### [EXERCISE GOAL]
Reproduce the data that follows in its entirety, character for character.

::::::::

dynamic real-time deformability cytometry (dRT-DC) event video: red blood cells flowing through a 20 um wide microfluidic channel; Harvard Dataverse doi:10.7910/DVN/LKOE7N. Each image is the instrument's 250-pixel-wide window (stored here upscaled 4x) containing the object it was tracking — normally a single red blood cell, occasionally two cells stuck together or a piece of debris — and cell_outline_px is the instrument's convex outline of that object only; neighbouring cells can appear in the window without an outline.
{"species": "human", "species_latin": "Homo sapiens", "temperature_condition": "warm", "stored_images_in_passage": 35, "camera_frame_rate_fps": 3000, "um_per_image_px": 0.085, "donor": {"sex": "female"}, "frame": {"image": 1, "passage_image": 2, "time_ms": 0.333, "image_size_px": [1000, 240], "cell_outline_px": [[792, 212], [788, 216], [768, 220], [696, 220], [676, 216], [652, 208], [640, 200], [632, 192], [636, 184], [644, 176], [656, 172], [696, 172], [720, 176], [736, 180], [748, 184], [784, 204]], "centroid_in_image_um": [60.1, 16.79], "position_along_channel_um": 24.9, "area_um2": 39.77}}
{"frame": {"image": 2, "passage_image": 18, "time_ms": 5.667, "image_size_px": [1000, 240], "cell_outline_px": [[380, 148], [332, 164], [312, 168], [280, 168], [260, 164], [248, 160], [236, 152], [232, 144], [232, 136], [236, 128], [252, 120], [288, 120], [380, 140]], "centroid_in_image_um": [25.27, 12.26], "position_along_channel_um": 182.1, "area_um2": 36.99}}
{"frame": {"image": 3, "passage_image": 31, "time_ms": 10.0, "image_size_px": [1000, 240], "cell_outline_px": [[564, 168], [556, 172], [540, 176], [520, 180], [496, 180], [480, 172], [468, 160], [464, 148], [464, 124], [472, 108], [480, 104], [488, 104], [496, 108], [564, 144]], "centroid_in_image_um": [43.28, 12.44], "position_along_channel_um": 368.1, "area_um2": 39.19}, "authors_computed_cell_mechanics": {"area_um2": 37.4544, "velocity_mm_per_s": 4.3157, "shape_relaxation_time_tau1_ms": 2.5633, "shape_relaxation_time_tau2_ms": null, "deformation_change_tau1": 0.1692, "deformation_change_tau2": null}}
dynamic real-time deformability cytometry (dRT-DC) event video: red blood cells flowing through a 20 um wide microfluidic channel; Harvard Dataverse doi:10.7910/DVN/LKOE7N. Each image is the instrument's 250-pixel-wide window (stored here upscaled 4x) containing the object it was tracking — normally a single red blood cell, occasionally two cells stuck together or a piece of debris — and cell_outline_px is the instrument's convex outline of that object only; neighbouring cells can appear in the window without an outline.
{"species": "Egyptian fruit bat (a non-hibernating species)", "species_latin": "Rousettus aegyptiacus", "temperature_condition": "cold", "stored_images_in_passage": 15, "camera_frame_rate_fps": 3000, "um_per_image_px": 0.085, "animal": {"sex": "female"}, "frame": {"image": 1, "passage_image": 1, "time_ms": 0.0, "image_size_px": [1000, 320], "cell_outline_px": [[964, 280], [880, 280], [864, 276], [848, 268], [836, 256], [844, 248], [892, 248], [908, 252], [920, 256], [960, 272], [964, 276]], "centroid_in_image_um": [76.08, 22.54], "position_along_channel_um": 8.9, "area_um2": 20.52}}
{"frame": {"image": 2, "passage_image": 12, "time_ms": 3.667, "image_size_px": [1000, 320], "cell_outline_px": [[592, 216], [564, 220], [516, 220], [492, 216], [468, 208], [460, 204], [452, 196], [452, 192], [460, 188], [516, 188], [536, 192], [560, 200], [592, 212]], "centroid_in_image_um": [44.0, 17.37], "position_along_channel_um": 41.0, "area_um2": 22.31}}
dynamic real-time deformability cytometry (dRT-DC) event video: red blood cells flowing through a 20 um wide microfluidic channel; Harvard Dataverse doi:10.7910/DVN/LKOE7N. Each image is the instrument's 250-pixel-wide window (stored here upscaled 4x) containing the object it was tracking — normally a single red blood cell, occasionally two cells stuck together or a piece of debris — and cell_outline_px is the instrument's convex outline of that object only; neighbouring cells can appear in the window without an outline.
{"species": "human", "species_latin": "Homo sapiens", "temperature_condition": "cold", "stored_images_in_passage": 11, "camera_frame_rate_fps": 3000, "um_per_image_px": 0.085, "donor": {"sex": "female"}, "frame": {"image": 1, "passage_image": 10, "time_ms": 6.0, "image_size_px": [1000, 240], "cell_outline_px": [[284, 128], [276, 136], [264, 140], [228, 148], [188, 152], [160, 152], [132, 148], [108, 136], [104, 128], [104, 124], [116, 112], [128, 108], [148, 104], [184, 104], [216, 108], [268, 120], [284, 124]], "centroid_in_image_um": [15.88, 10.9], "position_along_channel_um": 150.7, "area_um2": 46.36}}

::::::::

### [RESULT OF THE TASK]
dynamic real-time deformability cytometry (dRT-DC) event video: red blood cells flowing through a 20 um wide microfluidic channel; Harvard Dataverse doi:10.7910/DVN/LKOE7N. Each image is the instrument's 250-pixel-wide window (stored here upscaled 4x) containing the object it was tracking — normally a single red blood cell, occasionally two cells stuck together or a piece of debris — and cell_outline_px is the instrument's convex outline of that object only; neighbouring cells can appear in the window without an outline.
{"species": "human", "species_latin": "Homo sapiens", "temperature_condition": "warm", "stored_images_in_passage": 35, "camera_frame_rate_fps": 3000, "um_per_image_px": 0.085, "donor": {"sex": "female"}, "frame": {"image": 1, "passage_image": 2, "time_ms": 0.333, "image_size_px": [1000, 240], "cell_outline_px": [[792, 212], [788, 216], [768, 220], [696, 220], [676, 216], [652, 208], [640, 200], [632, 192], [636, 184], [644, 176], [656, 172], [696, 172], [720, 176], [736, 180], [748, 184], [784, 204]], "centroid_in_image_um": [60.1, 16.79], "position_along_channel_um": 24.9, "area_um2": 39.77}}
{"frame": {"image": 2, "passage_image": 18, "time_ms": 5.667, "image_size_px": [1000, 240], "cell_outline_px": [[380, 148], [332, 164], [312, 168], [280, 168], [260, 164], [248, 160], [236, 152], [232, 144], [232, 136], [236, 128], [252, 120], [288, 120], [380, 140]], "centroid_in_image_um": [25.27, 12.26], "position_along_channel_um": 182.1, "area_um2": 36.99}}
{"frame": {"image": 3, "passage_image": 31, "time_ms": 10.0, "image_size_px": [1000, 240], "cell_outline_px": [[564, 168], [556, 172], [540, 176], [520, 180], [496, 180], [480, 172], [468, 160], [464, 148], [464, 124], [472, 108], [480, 104], [488, 104], [496, 108], [564, 144]], "centroid_in_image_um": [43.28, 12.44], "position_along_channel_um": 368.1, "area_um2": 39.19}, "authors_computed_cell_mechanics": {"area_um2": 37.4544, "velocity_mm_per_s": 4.3157, "shape_relaxation_time_tau1_ms": 2.5633, "shape_relaxation_time_tau2_ms": null, "deformation_change_tau1": 0.1692, "deformation_change_tau2": null}}
dynamic real-time deformability cytometry (dRT-DC) event video: red blood cells flowing through a 20 um wide microfluidic channel; Harvard Dataverse doi:10.7910/DVN/LKOE7N. Each image is the instrument's 250-pixel-wide window (stored here upscaled 4x) containing the object it was tracking — normally a single red blood cell, occasionally two cells stuck together or a piece of debris — and cell_outline_px is the instrument's convex outline of that object only; neighbouring cells can appear in the window without an outline.
{"species": "Egyptian fruit bat (a non-hibernating species)", "species_latin": "Rousettus aegyptiacus", "temperature_condition": "cold", "stored_images_in_passage": 15, "camera_frame_rate_fps": 3000, "um_per_image_px": 0.085, "animal": {"sex": "female"}, "frame": {"image": 1, "passage_image": 1, "time_ms": 0.0, "image_size_px": [1000, 320], "cell_outline_px": [[964, 280], [880, 280], [864, 276], [848, 268], [836, 256], [844, 248], [892, 248], [908, 252], [920, 256], [960, 272], [964, 276]], "centroid_in_image_um": [76.08, 22.54], "position_along_channel_um": 8.9, "area_um2": 20.52}}
{"frame": {"image": 2, "passage_image": 12, "time_ms": 3.667, "image_size_px": [1000, 320], "cell_outline_px": [[592, 216], [564, 220], [516, 220], [492, 216], [468, 208], [460, 204], [452, 196], [452, 192], [460, 188], [516, 188], [536, 192], [560, 200], [592, 212]], "centroid_in_image_um": [44.0, 17.37], "position_along_channel_um": 41.0, "area_um2": 22.31}}
dynamic real-time deformability cytometry (dRT-DC) event video: red blood cells flowing through a 20 um wide microfluidic channel; Harvard Dataverse doi:10.7910/DVN/LKOE7N. Each image is the instrument's 250-pixel-wide window (stored here upscaled 4x) containing the object it was tracking — normally a single red blood cell, occasionally two cells stuck together or a piece of debris — and cell_outline_px is the instrument's convex outline of that object only; neighbouring cells can appear in the window without an outline.
{"species": "human", "species_latin": "Homo sapiens", "temperature_condition": "cold", "stored_images_in_passage": 11, "camera_frame_rate_fps": 3000, "um_per_image_px": 0.085, "donor": {"sex": "female"}, "frame": {"image": 1, "passage_image": 10, "time_ms": 6.0, "image_size_px": [1000, 240], "cell_outline_px": [[284, 128], [276, 136], [264, 140], [228, 148], [188, 152], [160, 152], [132, 148], [108, 136], [104, 128], [104, 124], [116, 112], [128, 108], [148, 104], [184, 104], [216, 108], [268, 120], [284, 124]], "centroid_in_image_um": [15.88, 10.9], "position_along_channel_um": 150.7, "area_um2": 46.36}}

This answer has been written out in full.